Page images and extracted text:
---*---
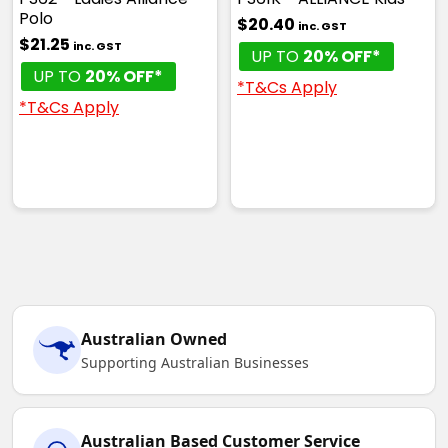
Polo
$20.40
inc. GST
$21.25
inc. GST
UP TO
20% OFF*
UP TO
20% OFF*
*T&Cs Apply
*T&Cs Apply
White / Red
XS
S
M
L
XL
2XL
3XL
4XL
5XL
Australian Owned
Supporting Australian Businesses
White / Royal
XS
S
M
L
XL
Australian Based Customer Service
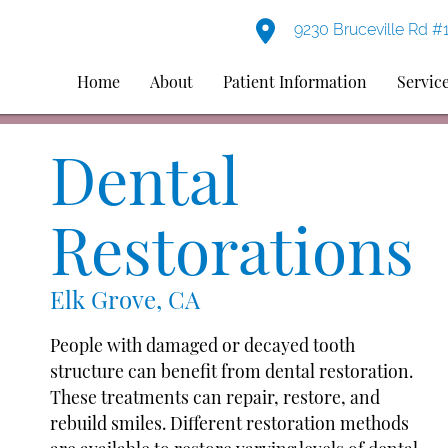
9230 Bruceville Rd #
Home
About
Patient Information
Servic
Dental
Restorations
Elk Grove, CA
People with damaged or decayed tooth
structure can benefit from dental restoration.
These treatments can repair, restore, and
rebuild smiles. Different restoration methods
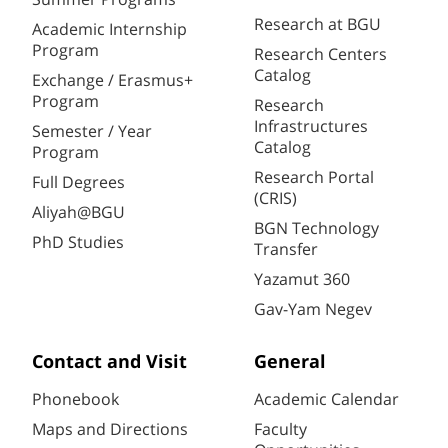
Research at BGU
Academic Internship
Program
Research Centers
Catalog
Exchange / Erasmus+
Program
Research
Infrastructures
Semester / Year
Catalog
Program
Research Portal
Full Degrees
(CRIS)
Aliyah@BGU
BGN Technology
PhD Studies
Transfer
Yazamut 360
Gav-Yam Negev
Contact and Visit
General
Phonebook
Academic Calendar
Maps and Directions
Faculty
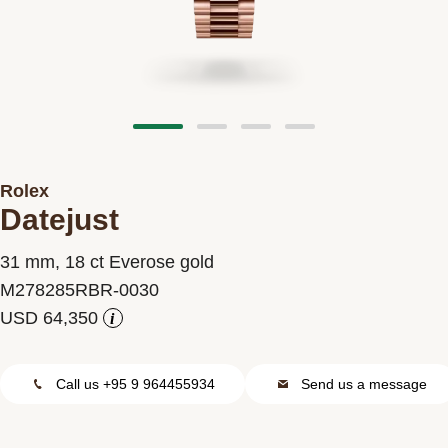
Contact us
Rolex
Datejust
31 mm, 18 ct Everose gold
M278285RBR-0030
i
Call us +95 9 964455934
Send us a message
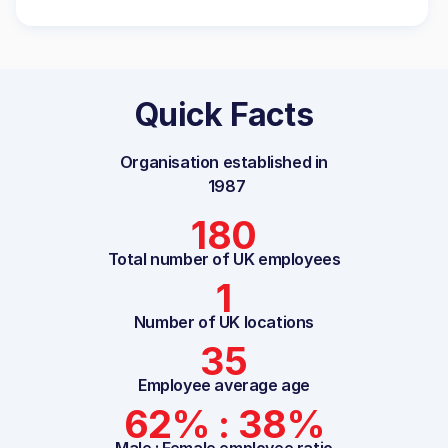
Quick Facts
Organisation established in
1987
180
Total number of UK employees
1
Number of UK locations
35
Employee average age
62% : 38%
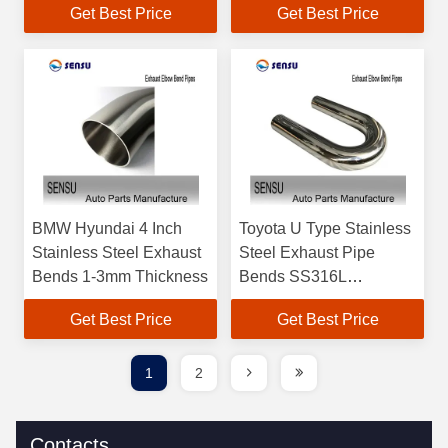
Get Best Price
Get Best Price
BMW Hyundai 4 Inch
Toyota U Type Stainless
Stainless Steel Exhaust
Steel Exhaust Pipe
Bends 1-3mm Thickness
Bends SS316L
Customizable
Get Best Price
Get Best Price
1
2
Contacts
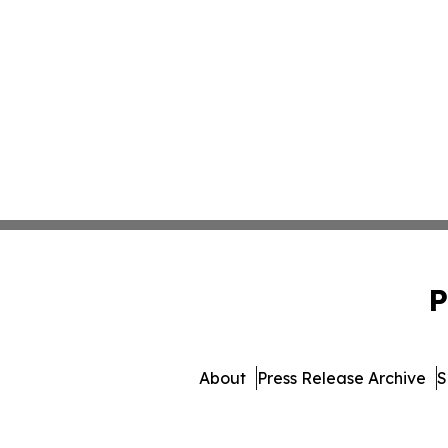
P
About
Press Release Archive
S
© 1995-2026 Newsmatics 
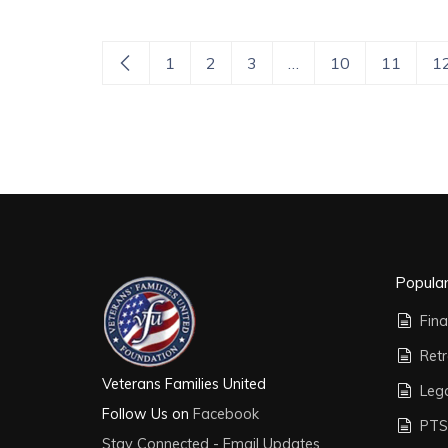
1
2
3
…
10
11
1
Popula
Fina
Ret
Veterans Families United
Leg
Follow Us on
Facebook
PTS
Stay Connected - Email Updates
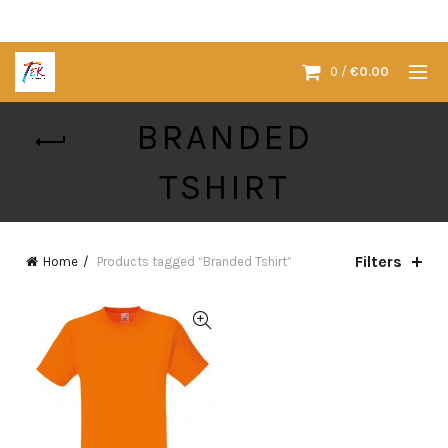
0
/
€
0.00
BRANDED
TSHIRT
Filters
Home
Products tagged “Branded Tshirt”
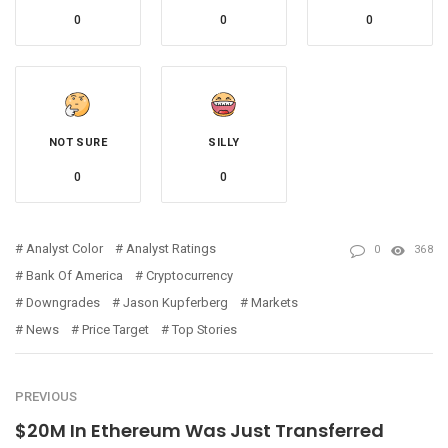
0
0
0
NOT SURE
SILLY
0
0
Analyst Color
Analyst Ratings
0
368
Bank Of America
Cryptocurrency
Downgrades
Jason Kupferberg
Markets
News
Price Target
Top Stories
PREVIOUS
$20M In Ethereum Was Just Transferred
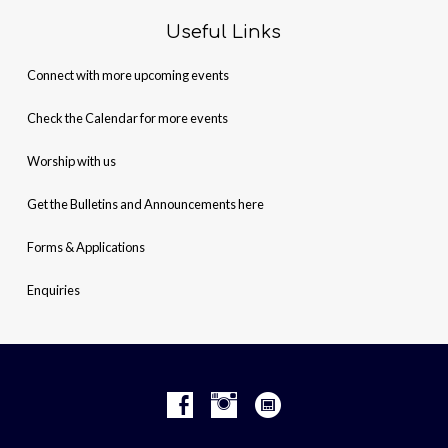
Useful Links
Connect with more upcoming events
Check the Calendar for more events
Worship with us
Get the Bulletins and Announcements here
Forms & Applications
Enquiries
---*---
**Required action**: Please rewrite the extracted text from all the material with "Get Best Price" replaced by "Request a Quote" everywhere and everything else unchanged. Leave the pictures out of your answer.

**Reply to the exercise**:
Polo
$20.40
inc. GST
$21.25
inc. GST
UP TO
20% OFF*
UP TO
20% OFF*
*T&Cs Apply
*T&Cs Apply
White / Red
XS
S
M
L
XL
2XL
3XL
4XL
5XL
Australian Owned
Supporting Australian Businesses
White / Royal
XS
S
M
L
XL
Australian Based Customer Service
9230 Bruceville Rd #
Home
About
Patient Information
Servic
Dental
Restorations
Elk Grove, CA
People with damaged or decayed tooth
structure can benefit from dental restoration.
These treatments can repair, restore, and
rebuild smiles. Different restoration methods
Research at BGU
Academic Internship
Program
Research Centers
Catalog
Exchange / Erasmus+
Program
Research
Infrastructures
Semester / Year
Catalog
Program
Research Portal
Full Degrees
(CRIS)
Aliyah@BGU
BGN Technology
PhD Studies
Transfer
Yazamut 360
Gav-Yam Negev
Contact and Visit
General
Phonebook
Academic Calendar
Maps and Directions
Faculty
Contact us
Rolex
Datejust
31 mm, 18 ct Everose gold
M278285RBR-0030
i
Call us +95 9 964455934
Send us a message
Quick Facts
Organisation established in
1987
180
Total number of UK employees
1
Number of UK locations
35
Employee average age
62% : 38%
Request a Quote
Request a Quote
BMW Hyundai 4 Inch
Toyota U Type Stainless
Stainless Steel Exhaust
Steel Exhaust Pipe
Bends 1-3mm Thickness
Bends SS316L
Customizable
Request a Quote
Request a Quote
1
2
Contacts
P
About
Press Release Archive
S
© 1995-2026 Newsmatics 
1
2
3
…
10
11
1
Popula
Fina
Ret
Veterans Families United
Leg
Follow Us on
Facebook
PTS
Stay Connected - Email Updates
0
/
€
0.00
BRANDED
TSHIRT
Filters
Home
Products tagged “Branded Tshirt”
0
0
0
NOT SURE
SILLY
0
0
Analyst Color
Analyst Ratings
0
368
Bank Of America
Cryptocurrency
Downgrades
Jason Kupferberg
Markets
News
Price Target
Top Stories
PREVIOUS
$20M In Ethereum Was Just Transferred
Useful Links
Connect with more upcoming events
Check the Calendar for more events
Worship with us
Get the Bulletins and Announcements here
Forms & Applications
Enquiries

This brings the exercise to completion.